A Coffee Conversation in Environmental History

Thursday, October 12, 2017
4pm
HGS 105
Nancy Langston, Michigan Technological University
Climate

Join us for an informal discussion about new directions in environmental history with Nancy Langston, a leading environmental historian based at Michigan Technological University, past editor of Environmental History and past president of the American Society for Environmental History. Langston recently finished a book on climate change and toxics in the Lake Superior basin titled  Sustaining Lake Superior (Yale University Press, Fall 2017). The book will be available in September 2017.

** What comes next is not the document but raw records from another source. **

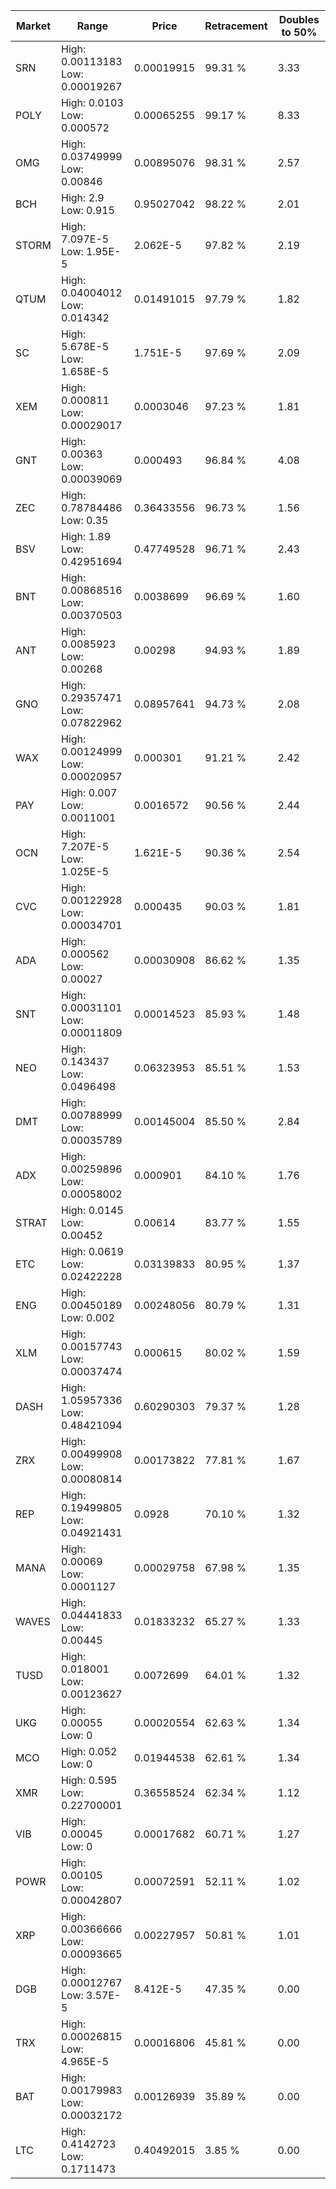 | Market | Range | Price| Retracement | Doubles to 50% |
| --- | --- | --- | --- | --- |
| SRN | High: 0.00113183<br />Low: 0.00019267 | 0.00019915 | 99.31 % | 3.33 |
| POLY | High: 0.0103<br />Low: 0.000572 | 0.00065255 | 99.17 % | 8.33 |
| OMG | High: 0.03749999<br />Low: 0.00846 | 0.00895076 | 98.31 % | 2.57 |
| BCH | High: 2.9<br />Low: 0.915 | 0.95027042 | 98.22 % | 2.01 |
| STORM | High: 7.097E-5<br />Low: 1.95E-5 | 2.062E-5 | 97.82 % | 2.19 |
| QTUM | High: 0.04004012<br />Low: 0.014342 | 0.01491015 | 97.79 % | 1.82 |
| SC | High: 5.678E-5<br />Low: 1.658E-5 | 1.751E-5 | 97.69 % | 2.09 |
| XEM | High: 0.000811<br />Low: 0.00029017 | 0.0003046 | 97.23 % | 1.81 |
| GNT | High: 0.00363<br />Low: 0.00039069 | 0.000493 | 96.84 % | 4.08 |
| ZEC | High: 0.78784486<br />Low: 0.35 | 0.36433556 | 96.73 % | 1.56 |
| BSV | High: 1.89<br />Low: 0.42951694 | 0.47749528 | 96.71 % | 2.43 |
| BNT | High: 0.00868516<br />Low: 0.00370503 | 0.0038699 | 96.69 % | 1.60 |
| ANT | High: 0.0085923<br />Low: 0.00268 | 0.00298 | 94.93 % | 1.89 |
| GNO | High: 0.29357471<br />Low: 0.07822962 | 0.08957641 | 94.73 % | 2.08 |
| WAX | High: 0.00124999<br />Low: 0.00020957 | 0.000301 | 91.21 % | 2.42 |
| PAY | High: 0.007<br />Low: 0.0011001 | 0.0016572 | 90.56 % | 2.44 |
| OCN | High: 7.207E-5<br />Low: 1.025E-5 | 1.621E-5 | 90.36 % | 2.54 |
| CVC | High: 0.00122928<br />Low: 0.00034701 | 0.000435 | 90.03 % | 1.81 |
| ADA | High: 0.000562<br />Low: 0.00027 | 0.00030908 | 86.62 % | 1.35 |
| SNT | High: 0.00031101<br />Low: 0.00011809 | 0.00014523 | 85.93 % | 1.48 |
| NEO | High: 0.143437<br />Low: 0.0496498 | 0.06323953 | 85.51 % | 1.53 |
| DMT | High: 0.00788999<br />Low: 0.00035789 | 0.00145004 | 85.50 % | 2.84 |
| ADX | High: 0.00259896<br />Low: 0.00058002 | 0.000901 | 84.10 % | 1.76 |
| STRAT | High: 0.0145<br />Low: 0.00452 | 0.00614 | 83.77 % | 1.55 |
| ETC | High: 0.0619<br />Low: 0.02422228 | 0.03139833 | 80.95 % | 1.37 |
| ENG | High: 0.00450189<br />Low: 0.002 | 0.00248056 | 80.79 % | 1.31 |
| XLM | High: 0.00157743<br />Low: 0.00037474 | 0.000615 | 80.02 % | 1.59 |
| DASH | High: 1.05957336<br />Low: 0.48421094 | 0.60290303 | 79.37 % | 1.28 |
| ZRX | High: 0.00499908<br />Low: 0.00080814 | 0.00173822 | 77.81 % | 1.67 |
| REP | High: 0.19499805<br />Low: 0.04921431 | 0.0928 | 70.10 % | 1.32 |
| MANA | High: 0.00069<br />Low: 0.0001127 | 0.00029758 | 67.98 % | 1.35 |
| WAVES | High: 0.04441833<br />Low: 0.00445 | 0.01833232 | 65.27 % | 1.33 |
| TUSD | High: 0.018001<br />Low: 0.00123627 | 0.0072699 | 64.01 % | 1.32 |
| UKG | High: 0.00055<br />Low: 0 | 0.00020554 | 62.63 % | 1.34 |
| MCO | High: 0.052<br />Low: 0 | 0.01944538 | 62.61 % | 1.34 |
| XMR | High: 0.595<br />Low: 0.22700001 | 0.36558524 | 62.34 % | 1.12 |
| VIB | High: 0.00045<br />Low: 0 | 0.00017682 | 60.71 % | 1.27 |
| POWR | High: 0.00105<br />Low: 0.00042807 | 0.00072591 | 52.11 % | 1.02 |
| XRP | High: 0.00366666<br />Low: 0.00093665 | 0.00227957 | 50.81 % | 1.01 |
| DGB | High: 0.00012767<br />Low: 3.57E-5 | 8.412E-5 | 47.35 % | 0.00 |
| TRX | High: 0.00026815<br />Low: 4.965E-5 | 0.00016806 | 45.81 % | 0.00 |
| BAT | High: 0.00179983<br />Low: 0.00032172 | 0.00126939 | 35.89 % | 0.00 |
| LTC | High: 0.4142723<br />Low: 0.1711473 | 0.40492015 | 3.85 % | 0.00 |
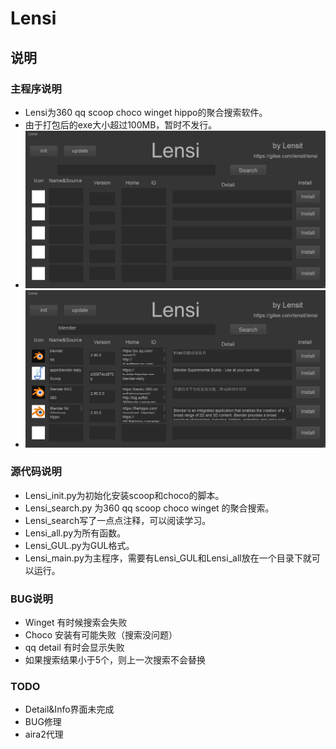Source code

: # Lensi
## 说明
### 主程序说明
+ Lensi为360 qq scoop choco winget hippo的聚合搜索软件。
+ 由于打包后的exe大小超过100MB，暂时不发行。
+ ![主程序](media/media%20(2).png)
+ ![搜索示例](media/media%20(3).png)
### 源代码说明
+ Lensi_init.py为初始化安装scoop和choco的脚本。
+ Lensi_search.py 为360 qq scoop choco winget 的聚合搜索。
+ Lensi_search写了一点点注释，可以阅读学习。
+ Lensi_all.py为所有函数。
+ Lensi_GUL.py为GUL格式。
+ Lensi_main.py为主程序，需要有Lensi_GUL和Lensi_all放在一个目录下就可以运行。
### BUG说明
+ Winget 有时候搜索会失败
+ Choco 安装有可能失败（搜索没问题）
+ qq detail 有时会显示失败
+ 如果搜索结果小于5个，则上一次搜索不会替换
### TODO
+ Detail&Info界面未完成
+ BUG修理
+ aira2代理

Langston’s next project will explore climate change and animal migrations, focused on the upper Great Lakes. How has climate change affected the movements of three iconic species of the northern forest: woodland caribou, coaster brook trout, and  loons? These species were once abundant in the Great Lakes region, but habitat change, toxics, and over-hunting decimated their populations by the early 20th century. Conservation efforts recovered breeding populations of loons,  but woodland caribou are now ghost species throughout much of their former range. On a few islands along the north coast of Lake Superior, vigorous populations persist, but climate change threatens their populations. Coaster brook trout are hanging on in a few runs, but their future is equally uncertain.  How have the relationships between humans and these other species been influenced by climate change? How do animal migrations influence the mobilizations of toxics into distant spaces, and how does climate change in turn affect toxic mobility? Can restoring these species help in the fight against climate change? 

Langston’s previous books include:

  • An environmental history of Malheur Wildlife Refuge titled Where Land and Water Meet: A Western Landscape Transformed (University of Washington Press, 2003). Where Land and Water Meet focuses on dilemmas over riparian management in the West, and offers solutions to the conflicts that have paralyzed land management. 

 

  • A history of endocrine disruptors: Toxic Bodies: Hormone Disruptors and the Legacy of DES, (Yale University Press  2010). Toxic Bodies examines the history of synthetic chemicals that disrupt hormones and the struggle for a precautionary principle to protect human and environmental health.
Since July 2013, Langston has been a professor at Michigan Technological University, part of the Great Lakes Research Center and the Department of Social Sciences. During 2012-2013, she was the King Carl XVI Gustaf Professor of Environmental Science at Umeå University in Sweden. Before that, she was a professor at the University of Wisconsin-Madison for 17 years, with appointments in the Nelson Institute for Environmental Studies and the Department of Forest and Wildlife Ecology.